LookLeft
- Categories: Political magazine
- Frequency: Bi-monthly
- Publisher: Citizen Press Ltd.
- First issue: 2006
- Company: The Workers' Party
- Country: Ireland
- Based in: Dublin
- Language: English
- Website: lookleft.org

= Look Left (Ireland) =

LookLeft is an Irish left-wing political magazine and online publication associated with the Workers' Party. It began publication in 2006 and was relaunched in 2010 as a bi-monthly general political-interest magazine.
== History and profile ==
LookLeft began publication in 2006 as a Workers' Party publication. The Irish Left Archive holds a March 2009 issue, listed as volume 4, number 1. In March 2010, the magazine was relaunched in a broader format.
The relaunched magazine formed part of a Workers' Party media strategy that combined a traditional political journal with online political engagement. It began as a party publication but later broadened its focus to include subjects such as popular culture and sport, as well as contributors from outside the party. It was a features-based magazine aligned with the Workers' Party, sharing republican and left-wing roots while attempting to broaden its perspective towards global issues.

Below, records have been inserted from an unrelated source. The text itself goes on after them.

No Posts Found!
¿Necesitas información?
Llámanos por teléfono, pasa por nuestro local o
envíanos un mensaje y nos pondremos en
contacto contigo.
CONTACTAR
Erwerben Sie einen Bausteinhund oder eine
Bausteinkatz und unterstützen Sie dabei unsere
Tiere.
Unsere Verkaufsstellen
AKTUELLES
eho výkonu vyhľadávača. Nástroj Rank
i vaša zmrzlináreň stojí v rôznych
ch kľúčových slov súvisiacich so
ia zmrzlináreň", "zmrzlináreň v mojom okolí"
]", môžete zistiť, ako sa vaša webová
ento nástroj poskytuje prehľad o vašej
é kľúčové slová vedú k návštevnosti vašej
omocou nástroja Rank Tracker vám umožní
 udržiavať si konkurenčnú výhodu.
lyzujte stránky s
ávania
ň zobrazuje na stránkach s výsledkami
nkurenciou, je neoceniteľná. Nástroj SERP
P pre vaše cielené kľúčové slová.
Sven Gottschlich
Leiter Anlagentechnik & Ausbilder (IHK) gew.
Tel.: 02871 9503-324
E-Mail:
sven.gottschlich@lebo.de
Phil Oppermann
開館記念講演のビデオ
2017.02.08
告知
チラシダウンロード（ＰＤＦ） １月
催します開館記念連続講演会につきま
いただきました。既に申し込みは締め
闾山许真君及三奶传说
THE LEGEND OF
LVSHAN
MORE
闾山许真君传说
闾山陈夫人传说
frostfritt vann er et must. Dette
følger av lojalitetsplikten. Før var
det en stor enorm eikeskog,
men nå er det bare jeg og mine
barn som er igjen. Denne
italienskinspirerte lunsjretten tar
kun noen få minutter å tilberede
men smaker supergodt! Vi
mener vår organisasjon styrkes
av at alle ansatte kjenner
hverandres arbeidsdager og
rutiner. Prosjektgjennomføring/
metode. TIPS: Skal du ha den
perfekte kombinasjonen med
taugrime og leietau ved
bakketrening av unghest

Its print runs were 5,000 or fewer, and it was distributed through Eason's in Ireland and political bookshops in Britain. Issues from 2010 and 2011 were archived by Magill/Politico.ie. In 2013, The Cedar Lounge Revolution described a 48-page issue of the magazine as available in Eason's stores and selected newsagents, and listed articles on austerity, the G8, the Good Friday Agreement, emigration, Venezuela, trade unions, culture and sport.
== Look Left Forum ==
In 2012, the Workers' Party proposed a Look Left Forum at a party conference in Northern Ireland. The proposal drew on the magazine's branding and was presented as an attempt to engage people and organisations interested in progressive and socialist politics, including possible co-operation around non-sectarian left-wing candidates.